Aralarında bağlantı bulunduğu için birden çok davanın mülga 1086 sayılı Hukuk Usulü Muhakemeleri Kanunu (HUMK)’nun 45. ve sonraki maddeleri (6100 sayılı Hukuk Muhakemeleri Kanunu (HMK)’nun 166/1. maddesi) çerçevesinde birleştirildiği durumlarda; ortada birleştirilen dava sayısı kadar birbirinden bağımsız davalar bulunur. Dolayısıyla, tek bir dosya üzerinden sürdürülmekle birlikte, bağımsızlığını koruyan her bir dava dosyası yönünden ayrı ayrı yargılama yapılması ve sonuçta birleştirilen davaların her biri hakkında ayrı ayrı hüküm kurulması zorunludur (Hukuk Genel Kurulunun 23.12.2009 gün ve 2009/2-476 E., 2009/589 K. sayılı kararı.).
Somut olayda; davacı kurum tarafından davalı ve dava dışı orman işletme şefinin sorumluluk bölgesinde yapılan gençleştirme çalışmaları sırasında 4.506,04 TL değerindeki yakacak odunun kaybolduğu, davalının payına düşen 2.253,02 TL’yi ödemediği, yapılan icra takibine haksız olarak itiraz ettiği belirtilerek davalının itirazının iptali ile % 40’tan aşağı olmamak üzere icra inkar tazminatına mahkum edilmesinin talep edilmiş yargılama sırasında alınan bilirkişi raporu dikkate alınarak mahkemece alacağın tamamının 19,588.00 TL olabileceği, bu nedenle dava tarihi itibari ile uyuşmazlıkta sulh hukuk mahkemelerinin görevsiz olduğu gerekçesiyle davanın görev yönünden reddine karar verilmiş, hüküm davacı vekilinin temyizi üzerine yerel mahkeme kararı görev yönünden bozulmuştur.
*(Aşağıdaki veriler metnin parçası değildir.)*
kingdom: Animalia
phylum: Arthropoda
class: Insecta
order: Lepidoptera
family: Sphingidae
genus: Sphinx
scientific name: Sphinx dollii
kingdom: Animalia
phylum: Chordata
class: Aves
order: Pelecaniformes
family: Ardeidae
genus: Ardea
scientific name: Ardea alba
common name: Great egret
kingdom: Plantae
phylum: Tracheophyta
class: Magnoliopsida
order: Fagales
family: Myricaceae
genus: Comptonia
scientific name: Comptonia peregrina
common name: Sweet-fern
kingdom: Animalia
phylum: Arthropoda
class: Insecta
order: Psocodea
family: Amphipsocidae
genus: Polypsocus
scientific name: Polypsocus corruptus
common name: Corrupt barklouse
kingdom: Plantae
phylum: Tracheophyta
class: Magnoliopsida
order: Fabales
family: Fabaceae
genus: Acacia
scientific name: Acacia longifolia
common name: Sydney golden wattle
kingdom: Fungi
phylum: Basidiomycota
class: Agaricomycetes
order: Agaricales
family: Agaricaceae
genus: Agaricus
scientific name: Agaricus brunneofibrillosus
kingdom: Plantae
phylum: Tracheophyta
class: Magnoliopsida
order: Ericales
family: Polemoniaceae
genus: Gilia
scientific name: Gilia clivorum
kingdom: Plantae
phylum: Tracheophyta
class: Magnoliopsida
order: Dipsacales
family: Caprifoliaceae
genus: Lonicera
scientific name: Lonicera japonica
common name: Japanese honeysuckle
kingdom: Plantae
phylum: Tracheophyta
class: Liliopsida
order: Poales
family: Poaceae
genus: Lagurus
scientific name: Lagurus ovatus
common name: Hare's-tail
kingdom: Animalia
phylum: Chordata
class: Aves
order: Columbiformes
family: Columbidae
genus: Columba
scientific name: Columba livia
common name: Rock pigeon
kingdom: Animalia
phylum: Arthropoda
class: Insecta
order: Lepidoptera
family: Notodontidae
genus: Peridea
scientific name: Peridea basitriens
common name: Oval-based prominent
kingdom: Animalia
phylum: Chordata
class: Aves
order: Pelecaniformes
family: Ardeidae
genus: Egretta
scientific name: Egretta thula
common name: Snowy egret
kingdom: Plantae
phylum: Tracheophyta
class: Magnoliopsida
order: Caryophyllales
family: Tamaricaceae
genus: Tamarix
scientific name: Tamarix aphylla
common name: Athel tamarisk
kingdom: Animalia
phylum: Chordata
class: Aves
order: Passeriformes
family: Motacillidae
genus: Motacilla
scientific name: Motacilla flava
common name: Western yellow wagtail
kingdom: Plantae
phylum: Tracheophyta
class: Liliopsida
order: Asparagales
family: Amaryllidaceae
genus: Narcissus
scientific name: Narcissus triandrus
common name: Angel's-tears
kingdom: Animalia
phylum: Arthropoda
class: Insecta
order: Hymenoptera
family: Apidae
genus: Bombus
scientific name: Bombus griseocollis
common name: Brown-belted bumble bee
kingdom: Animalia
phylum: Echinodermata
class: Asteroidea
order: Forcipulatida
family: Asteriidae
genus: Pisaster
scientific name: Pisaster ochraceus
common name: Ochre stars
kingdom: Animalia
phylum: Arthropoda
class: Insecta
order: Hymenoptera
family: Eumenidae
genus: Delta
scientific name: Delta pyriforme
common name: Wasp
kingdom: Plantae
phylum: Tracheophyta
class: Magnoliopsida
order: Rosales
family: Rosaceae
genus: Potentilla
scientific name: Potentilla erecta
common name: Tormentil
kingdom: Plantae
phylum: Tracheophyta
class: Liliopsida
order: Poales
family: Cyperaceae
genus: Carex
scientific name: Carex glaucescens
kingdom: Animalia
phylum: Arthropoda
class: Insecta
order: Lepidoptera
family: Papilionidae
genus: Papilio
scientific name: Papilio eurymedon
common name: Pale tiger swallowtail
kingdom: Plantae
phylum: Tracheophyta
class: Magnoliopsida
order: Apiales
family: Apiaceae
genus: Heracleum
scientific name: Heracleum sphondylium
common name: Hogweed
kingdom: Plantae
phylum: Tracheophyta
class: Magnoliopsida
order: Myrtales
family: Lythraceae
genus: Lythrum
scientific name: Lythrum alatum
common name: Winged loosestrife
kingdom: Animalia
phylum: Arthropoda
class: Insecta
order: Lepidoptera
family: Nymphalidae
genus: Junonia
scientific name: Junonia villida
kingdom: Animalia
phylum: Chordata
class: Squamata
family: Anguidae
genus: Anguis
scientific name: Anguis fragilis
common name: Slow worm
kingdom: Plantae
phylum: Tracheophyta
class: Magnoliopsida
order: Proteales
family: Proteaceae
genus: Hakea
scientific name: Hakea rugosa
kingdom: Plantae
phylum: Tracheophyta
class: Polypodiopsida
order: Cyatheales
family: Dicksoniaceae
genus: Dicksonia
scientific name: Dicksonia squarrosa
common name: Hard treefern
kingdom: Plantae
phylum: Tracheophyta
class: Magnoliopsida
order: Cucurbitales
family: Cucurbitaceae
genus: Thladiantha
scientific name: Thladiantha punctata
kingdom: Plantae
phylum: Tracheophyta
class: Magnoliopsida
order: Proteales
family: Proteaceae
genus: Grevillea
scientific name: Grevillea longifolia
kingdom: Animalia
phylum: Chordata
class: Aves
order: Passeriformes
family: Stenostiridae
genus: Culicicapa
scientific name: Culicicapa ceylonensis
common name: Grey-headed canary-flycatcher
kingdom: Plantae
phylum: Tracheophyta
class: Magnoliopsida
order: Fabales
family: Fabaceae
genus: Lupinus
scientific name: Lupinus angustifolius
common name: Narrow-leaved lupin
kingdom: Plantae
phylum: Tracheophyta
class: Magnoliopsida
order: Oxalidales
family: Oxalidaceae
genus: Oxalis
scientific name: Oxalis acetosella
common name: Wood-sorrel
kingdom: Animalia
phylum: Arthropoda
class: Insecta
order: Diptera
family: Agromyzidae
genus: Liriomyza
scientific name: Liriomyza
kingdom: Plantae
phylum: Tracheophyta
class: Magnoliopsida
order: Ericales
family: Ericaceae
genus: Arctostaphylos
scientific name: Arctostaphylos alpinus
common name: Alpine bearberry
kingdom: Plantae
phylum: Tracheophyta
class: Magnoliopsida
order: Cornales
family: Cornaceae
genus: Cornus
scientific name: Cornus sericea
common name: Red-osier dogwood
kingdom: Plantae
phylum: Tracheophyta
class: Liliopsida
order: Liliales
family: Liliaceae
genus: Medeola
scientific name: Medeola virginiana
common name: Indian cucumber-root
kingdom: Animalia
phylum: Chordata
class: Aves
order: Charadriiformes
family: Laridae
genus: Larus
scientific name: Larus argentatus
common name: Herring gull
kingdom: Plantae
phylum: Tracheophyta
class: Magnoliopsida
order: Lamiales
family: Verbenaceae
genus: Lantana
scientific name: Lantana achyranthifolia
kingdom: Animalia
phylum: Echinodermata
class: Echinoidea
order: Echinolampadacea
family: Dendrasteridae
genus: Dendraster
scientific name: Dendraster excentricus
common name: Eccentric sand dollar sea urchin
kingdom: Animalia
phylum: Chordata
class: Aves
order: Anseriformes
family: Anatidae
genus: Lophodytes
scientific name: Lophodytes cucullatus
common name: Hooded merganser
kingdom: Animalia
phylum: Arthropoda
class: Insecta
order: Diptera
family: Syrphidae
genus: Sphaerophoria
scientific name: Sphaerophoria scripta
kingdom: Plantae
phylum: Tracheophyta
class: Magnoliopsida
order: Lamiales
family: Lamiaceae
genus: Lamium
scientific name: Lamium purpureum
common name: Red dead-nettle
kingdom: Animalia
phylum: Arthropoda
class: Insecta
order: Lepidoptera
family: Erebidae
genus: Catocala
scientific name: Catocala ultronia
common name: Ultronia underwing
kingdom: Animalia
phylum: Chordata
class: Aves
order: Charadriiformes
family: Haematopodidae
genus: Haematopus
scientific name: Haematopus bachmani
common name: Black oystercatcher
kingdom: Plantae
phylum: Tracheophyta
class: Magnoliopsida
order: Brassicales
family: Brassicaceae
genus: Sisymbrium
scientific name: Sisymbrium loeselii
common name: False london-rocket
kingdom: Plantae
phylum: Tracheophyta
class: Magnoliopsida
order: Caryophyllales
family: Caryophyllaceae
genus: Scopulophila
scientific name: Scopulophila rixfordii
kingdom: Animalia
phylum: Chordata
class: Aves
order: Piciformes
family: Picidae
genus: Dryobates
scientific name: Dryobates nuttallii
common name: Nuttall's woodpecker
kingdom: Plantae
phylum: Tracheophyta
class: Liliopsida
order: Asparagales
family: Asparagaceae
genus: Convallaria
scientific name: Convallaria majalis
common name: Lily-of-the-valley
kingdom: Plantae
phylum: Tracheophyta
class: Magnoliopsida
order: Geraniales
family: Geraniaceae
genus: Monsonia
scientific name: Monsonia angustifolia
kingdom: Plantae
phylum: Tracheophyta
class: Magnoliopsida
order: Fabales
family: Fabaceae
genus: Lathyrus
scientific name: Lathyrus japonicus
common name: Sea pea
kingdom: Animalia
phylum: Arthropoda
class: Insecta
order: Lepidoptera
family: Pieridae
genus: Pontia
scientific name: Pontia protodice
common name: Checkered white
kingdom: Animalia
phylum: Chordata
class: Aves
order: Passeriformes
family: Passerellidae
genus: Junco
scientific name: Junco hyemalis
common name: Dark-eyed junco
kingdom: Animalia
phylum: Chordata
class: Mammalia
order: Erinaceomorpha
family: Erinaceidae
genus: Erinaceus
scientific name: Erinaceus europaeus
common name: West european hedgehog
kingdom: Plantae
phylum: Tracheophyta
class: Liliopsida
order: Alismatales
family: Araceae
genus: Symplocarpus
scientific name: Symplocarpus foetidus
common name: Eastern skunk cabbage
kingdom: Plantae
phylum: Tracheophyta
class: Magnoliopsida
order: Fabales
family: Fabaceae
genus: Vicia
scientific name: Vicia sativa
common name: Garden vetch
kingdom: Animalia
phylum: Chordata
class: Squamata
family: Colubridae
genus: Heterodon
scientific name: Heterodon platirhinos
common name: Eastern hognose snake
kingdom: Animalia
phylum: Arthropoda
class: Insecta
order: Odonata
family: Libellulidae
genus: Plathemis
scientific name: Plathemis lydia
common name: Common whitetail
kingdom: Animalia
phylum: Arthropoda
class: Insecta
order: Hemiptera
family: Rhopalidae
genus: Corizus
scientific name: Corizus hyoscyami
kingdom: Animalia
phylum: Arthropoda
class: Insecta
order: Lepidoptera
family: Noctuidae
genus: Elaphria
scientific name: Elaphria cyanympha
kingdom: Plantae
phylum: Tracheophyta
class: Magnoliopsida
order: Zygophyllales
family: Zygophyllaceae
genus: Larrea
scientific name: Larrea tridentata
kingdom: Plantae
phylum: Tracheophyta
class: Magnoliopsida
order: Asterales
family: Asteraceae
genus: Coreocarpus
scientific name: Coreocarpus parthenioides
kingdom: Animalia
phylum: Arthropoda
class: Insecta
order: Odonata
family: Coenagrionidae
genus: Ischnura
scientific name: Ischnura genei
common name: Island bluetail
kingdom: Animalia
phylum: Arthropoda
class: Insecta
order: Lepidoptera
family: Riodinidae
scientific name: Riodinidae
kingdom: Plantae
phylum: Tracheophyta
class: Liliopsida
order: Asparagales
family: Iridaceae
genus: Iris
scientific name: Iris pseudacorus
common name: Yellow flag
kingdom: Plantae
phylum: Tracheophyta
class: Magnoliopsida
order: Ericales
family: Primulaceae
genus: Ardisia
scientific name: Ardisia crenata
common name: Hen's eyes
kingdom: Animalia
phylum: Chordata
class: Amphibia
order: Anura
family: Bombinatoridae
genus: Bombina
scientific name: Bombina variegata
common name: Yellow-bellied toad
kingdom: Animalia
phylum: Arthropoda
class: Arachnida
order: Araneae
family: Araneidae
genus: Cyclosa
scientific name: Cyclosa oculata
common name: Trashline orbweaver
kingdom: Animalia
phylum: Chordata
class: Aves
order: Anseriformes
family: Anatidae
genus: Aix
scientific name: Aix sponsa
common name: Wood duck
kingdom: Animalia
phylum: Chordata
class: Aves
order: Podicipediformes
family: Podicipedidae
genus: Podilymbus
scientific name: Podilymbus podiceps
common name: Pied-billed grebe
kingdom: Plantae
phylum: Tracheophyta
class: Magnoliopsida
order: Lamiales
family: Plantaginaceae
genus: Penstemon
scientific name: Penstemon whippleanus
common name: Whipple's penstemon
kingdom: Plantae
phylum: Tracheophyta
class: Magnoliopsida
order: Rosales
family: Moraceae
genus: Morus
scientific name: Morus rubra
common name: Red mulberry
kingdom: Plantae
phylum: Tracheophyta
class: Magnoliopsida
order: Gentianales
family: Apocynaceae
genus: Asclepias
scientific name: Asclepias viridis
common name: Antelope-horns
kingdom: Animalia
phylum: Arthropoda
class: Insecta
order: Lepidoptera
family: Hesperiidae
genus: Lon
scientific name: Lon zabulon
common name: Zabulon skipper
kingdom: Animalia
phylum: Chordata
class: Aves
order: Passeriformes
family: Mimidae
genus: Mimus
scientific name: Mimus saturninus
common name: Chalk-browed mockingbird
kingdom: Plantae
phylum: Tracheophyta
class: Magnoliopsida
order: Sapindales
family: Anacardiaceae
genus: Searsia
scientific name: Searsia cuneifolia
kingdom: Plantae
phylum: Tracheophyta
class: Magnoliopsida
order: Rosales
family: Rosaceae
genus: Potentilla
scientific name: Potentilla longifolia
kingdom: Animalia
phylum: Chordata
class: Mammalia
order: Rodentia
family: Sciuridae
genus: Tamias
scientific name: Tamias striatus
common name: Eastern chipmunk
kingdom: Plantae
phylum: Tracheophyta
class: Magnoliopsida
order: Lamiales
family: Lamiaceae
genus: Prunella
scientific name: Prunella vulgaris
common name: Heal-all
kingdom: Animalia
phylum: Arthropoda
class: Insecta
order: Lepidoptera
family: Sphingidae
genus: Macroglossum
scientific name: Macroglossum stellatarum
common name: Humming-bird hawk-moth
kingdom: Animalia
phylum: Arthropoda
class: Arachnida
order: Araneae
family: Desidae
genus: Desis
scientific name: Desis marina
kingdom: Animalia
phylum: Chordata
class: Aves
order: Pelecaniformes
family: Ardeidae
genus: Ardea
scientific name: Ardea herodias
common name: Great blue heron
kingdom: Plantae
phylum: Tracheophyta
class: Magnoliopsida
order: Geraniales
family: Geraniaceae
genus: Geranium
Bu aşamada davacı kurum tarafından mahkemece alınan bilirkişi raporunda davacı idarenin zararının daha fazla olduğunun belirlenmesi üzerine, idare tarafından bakiye alacak için ek dava açılmış ve Uşak 2. Sulh Hukuk Mahkemesince yapılan yargılama sonucunda her iki dava dosyası arasında hukuki ve fiili irtibat bulunduğu gerekçesiyle HMK’nun 166/1. maddesi uyarınca iş bu dosya ile birleştirilmesine karar verilmiş ve iş bu dosya arasına gönderilmiş, bozma sonrası mahkemece yapılan duruşma sırasında birleştirme kararı verildiği duruşma zaptına geçirilerek birleştirilen dava dosyası dosya arasına alınmış ise de mahkemece, birleşen dava hakkında olumlu veya olumsuz bir karar verilmeksizin önceki hükümde direnilmesine karar verilmiştir.
Yukarıda da belirtildiği üzere; HMK’nun 166/1. maddesi uyarınca aynı yargı çevresinde yer alan aynı düzey ve sıfattaki hukuk mahkemelerinde açılmış davalar, aralarında bağlantı bulunması durumunda, davanın her aşamasında, talep üzerine veya kendiliğinden ilk davanın açıldığı mahkemede birleştirilebilir. Birleştirme kararı ikinci davanın açıldığı mahkemece verilir ve bu karar diğer mahkemeyi bağlayacağından somut olayda, ikinci davanın açıldığı mahkemece verilen birleştirme kararı da birinci davanın açıldığı mahkemeyi bağlayacaktır.
Davaların birleştirilmesi halinde birleştirilen dava sayısı kadar birbirinden bağımsız davalar bulunduğundan tek bir dosya üzerinden sürdürülmekle birlikte, bağımsızlığını koruyan her bir dava dosyası yönünden ayrı ayrı yargılama yapılması ve sonuçta birleştirilen davaların her biri hakkında ayrı ayrı hüküm kurulması zorunlu olup ilk davanın açıldığı mahkemece, birleşen dava hakkında olumlu veya olumsuz bir karar verilmesi gerekmektedir.
Görüşmeler sırasında bir kısım üyeler, mahkemece birleşen dava hakkında karar verilmesinin zorunlu olmadığı; bu konuda özel temyiz bulunmadığından inceleme konusu yapılmayacağı; talep üzerine daha sonraki aşamada da birleşen dava hakkında karar verilebileceği gerekçeleriyle ön sorun bulunmadığı, direnme kararı yönünden işin esasının görüşülmesi gerektiğini beyan etmiş iseler de Kurul çoğunluğu tarafından bu görüş benimsenmemiştir.
Hal böyle olunca, bozma sonrası birleşen dava hakkında olumlu veya olumsuz bir karar verilmesi gerekirken davanın görev yönünden reddine dair önceki kararda direnilmesi usul ve yasaya aykırıdır.
Direnme kararı ön sorunun kabulü ile bu değişik gerekçeyle bozulmalıdır.
S O N U Ç : Davacı vekilinin temyiz itirazlarının kabulü ile direnme kararının yukarıda gösterilen nedenlerden dolayı 6217 sayılı Kanunun 30. maddesi ile 6100 sayılı Hukuk Muhakemeleri Kanunu’na eklenen “Geçici madde 3” atfıyla uygulanmakta olan 1086 sayılı Hukuk Usulü Muhakemeleri Kanunu’nun 429. maddesi gereğince BOZULMASINA, bozma nedenine göre işin esasına yönelik temyiz itirazlarının bu aşamada incelenmesine yer olmadığına, istek halinde temyiz peşin harcının yatırana geri verilmesine, 08.04.2015 gününde yapılan ikinci görüşmede oyçokluğu ile karar verildi.